While segregating by life stage can (and should) be used in a variety of life stages, it is crucial for pensions communications.

McClean explains: “It’s easy for all employees to anchor on to the perception that a random percentage being paid into their pension fund, set by their employer, means they are fine – even though it’s not linked to individual needs in any way. Anything that can be done to dispel this myth is welcome.”

To achieve this, employers should look for opportunities to reconnect employees with their pension savings such as salary increases, bonus payments, maturity of share save schemes and when benefits statements are issued.

Improving financial education

Once your communications strategy is fit for purpose, it’s worth reviewing any financial education materials or platforms you have. Good financial education programmes will benefit your workforce generally, but it could have a disproportionately positive impact on women, according to Laverty.

He explains: “Research [from the Organisation for Economic Co-operation and Development] shows that financial literacy among women is lower than for men. Therefore, by ensuring individuals, including women, receive well-delivered financial education, we should see women’s savings rates increase over time.”

A thorough review may indicate that you either need to add new materials, or that your existing education needs an update. Surveys can be an excellent way of reviewing how your staff view their finances and whether they find your current programme helpful.

McClean says: “Programmes to improve financial literacy are a good start. Employers need to engage with women. Keep testing and asking for feedback to see what’s effective.”

Offering financial advice

Education is all well and good, but companies that really want to make a difference should be pointing their staff in the direction of financial advice. If budget allows, providing access to an adviser could go a long way towards improving women’s financial wellbeing.

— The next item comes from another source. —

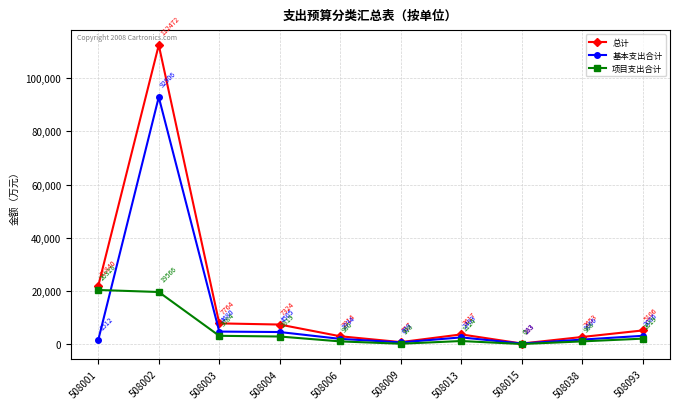

True or false: 基本支出合计 has more than 0 interior local peaks.

True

Van Wyk says: “One positive aspect highlighted in much of industry research is that women are more inclined to seek financial advice than men. This naturally makes women an ‘easier’ audience to reach, provided employers have the right interventions and platforms in place.”

Makings adds: “The delivery of the education is a vital component in its effectiveness. Online education may be a part of the delivery system, but it should not be the whole solution.

“Everyone prefers face to face but this is also the most effective; all workers prefer it but women express an even higher preference… If there are particular employee groups (including women) who need more help then consider providing one-to-one help via guidance clinics, a helpline and access to advice.”

Deal with the gender pay gap

Of course, the best financial wellness programme in the world can only do so much. Any company that is serious about improving the gender situation must look at pay. As long as women are under reimbursed for the same roles as men, the disparity in financial security will continue. Quite simply, if women earn less, they will save less and invest less.

Any company with more than 250 employees must report on their gender pay gap by 6 April, but any organisation that cares about women must make equal pay a priority, whether they’re required to report on it or not.